UK: Contingency Fees - On Your Marks, Get Set, Go!

Last Updated: 10 September 2012
Article by Stuart Evans

So the Olympics may be over, but back in the world of commercial litigation contingency fees are just around the corner, April 2013 to be exact. The Jackson Report gave the go-ahead for contingency fee arrangements, also known as damages-based agreements (DBAs), and the working groups are putting the finishing touches to the new regime. So what can we expect it to look like?

To recap, the current regime provides for conditional fee agreements (CFAs), also known as no win no fee agreements. These in their pure form allow lawyers for a successful party (usually a claimant) to charge a success fee on top of their base costs (calculated by reference to time charged), up to a maximum of 100%, and for this to be recoverable from a losing party (usually a defendant). To cover the risk of adverse costs (i.e. having to pay the other side's costs if the case is lost), a party can take out after the event (ATE) insurance, and again recover the premium from the other side. Whilst CFA's and ATE insurance cover are not being outlawed as such under the new regime, recovery of success fees and ATE insurance premiums from the losing side will no longer be permitted - the winning party will have to meet these out of the fruits of the successful litigation. DBAs follow a similar principle of a party being primarily responsible for its own lawyer's fees and expenses out of its winnings in the litigation. In its pure US-type form, all the fees come out of the winnings. But will it be the same here, given our traditional "loser pays" culture?

The answer is that it's likely to be a mix, a hybrid of the two, based on the "Ontario model" used in Canada. That means that base costs recovered from the other side will be deducted from the contingency fee first, with any shortfall being made up out of damages. So if you win £100,000, on a DBA agreed at 25%, and have base costs of £20,000, then you first seek to recover those costs from the other side. If you get £15,000 back after agreement or assessment, then the remaining £10,000 is taken out of damages. This leaves the successful client with a £90,000 net return. Under the pure model, you would get a net return of £75,000, the contingency fee coming straight out of damages, with nothing to come from the other side. It is unlikely that lawyers will be allowed both, namely base costs recovery and a full contingency fee - that would get us back towards success fees under CFA's, from which the law makers are trying to move away.

Will fees be capped? Possibly - it may depend on whether you are a sophisticated purchaser of legal services, a consumer or a "micro enterprise", with capping more likely in the latter two categories. We will have to wait and see. If a cap is introduced, it is likely to be at around 50%, higher than some have predicted (a 35% cap already existing for employment cases, for example).

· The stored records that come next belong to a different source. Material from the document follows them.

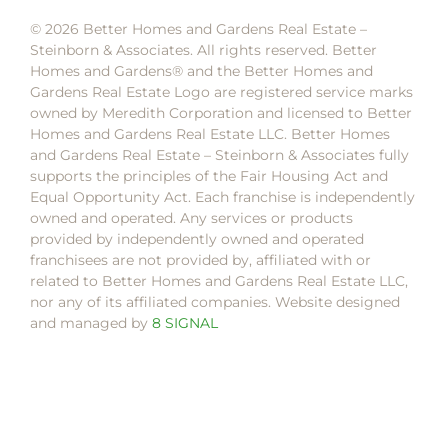
© 2026 Better Homes and Gardens Real Estate –
Steinborn & Associates. All rights reserved. Better
Homes and Gardens®️ and the Better Homes and
Gardens Real Estate Logo are registered service marks
owned by Meredith Corporation and licensed to Better
Homes and Gardens Real Estate LLC. Better Homes
and Gardens Real Estate – Steinborn & Associates fully
supports the principles of the Fair Housing Act and
Equal Opportunity Act. Each franchise is independently
owned and operated. Any services or products
provided by independently owned and operated
franchisees are not provided by, affiliated with or
related to Better Homes and Gardens Real Estate LLC,
nor any of its affiliated companies. Website designed
and managed by
8 SIGNAL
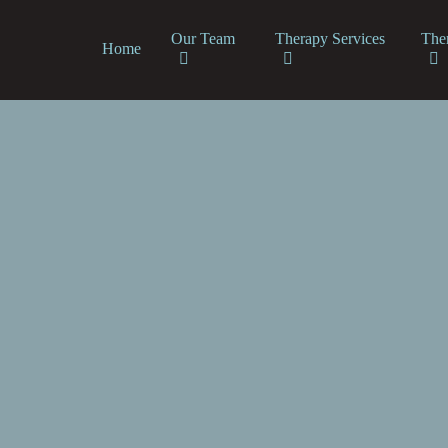
Our Team
Therapy Services
The
Home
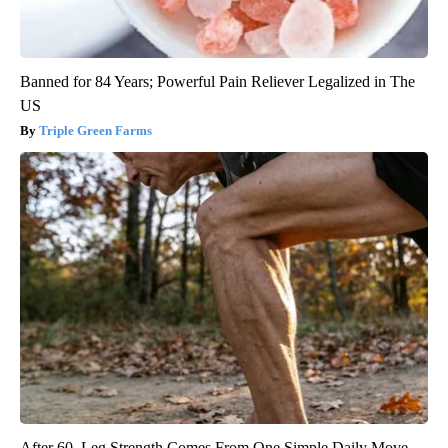
Banned for 84 Years; Powerful Pain Reliever Legalized in The
US
Triple Green Farms
After 60, Leg Strength Comes From One Simple Daily Move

Will lawyers be liable for adverse costs if they act on a DBA and lose? We sincerely hope not! The current view supports this. If DBAs are to become a common feature, then lawyers must be incentivised to enter into them. As for ATE insurance, this still has its place, but the burden of the cost of this now falls on the party with the DBA or CFA. In the above example, if the ATE premium was, say £20,000, then the net recovery would be £70,000, not £90,000, bringing in slightly less than a pure contingency fee arrangement (as in a US-type situation, for example, there is "no loser" pays regime, so on that basis ATE insurance would not be needed).

So what does this all mean? Assuming the law is passed along the lines set out above, CFA's may still be attractive for cases where the amounts at stake are fairly low. DBA's may be more popular for cases where there are higher amounts at stake, where the percentage fees recovered may exceed the time cost of the minimum level of service required to present a commercial case properly. We shall have to see how this develops.

One thing that should not be forgotten is the fact that DBAs and CFAs are normally only considered where there are high prospects of success, to justify the risk that the lawyer is taking of not getting paid. Many cases fall in that grey area, where there are too many ifs, buts and maybes for anyone - from junior assistant to senior QC - to give prospects that would reach the thresholds where a DBA or CFA would be of interest (bearing in mind that percentages must be high on liability, quantum and recovery - a wrongful termination of contract case may be a winner, but if there's little or no loss or the counter party has gone bust then there's little there to consider). In those cases, the more conventional model of fee paying agreement will remain, with costs continuing to be recovered under the loser pays rule in commercial cases.

Contingency fees are therefore coming soon, but they will be an extra string to the bow rather than a wholesale replacement of what we have.

The content of this article is intended to provide a general guide to the subject matter. Specialist advice should be sought about your specific circumstances.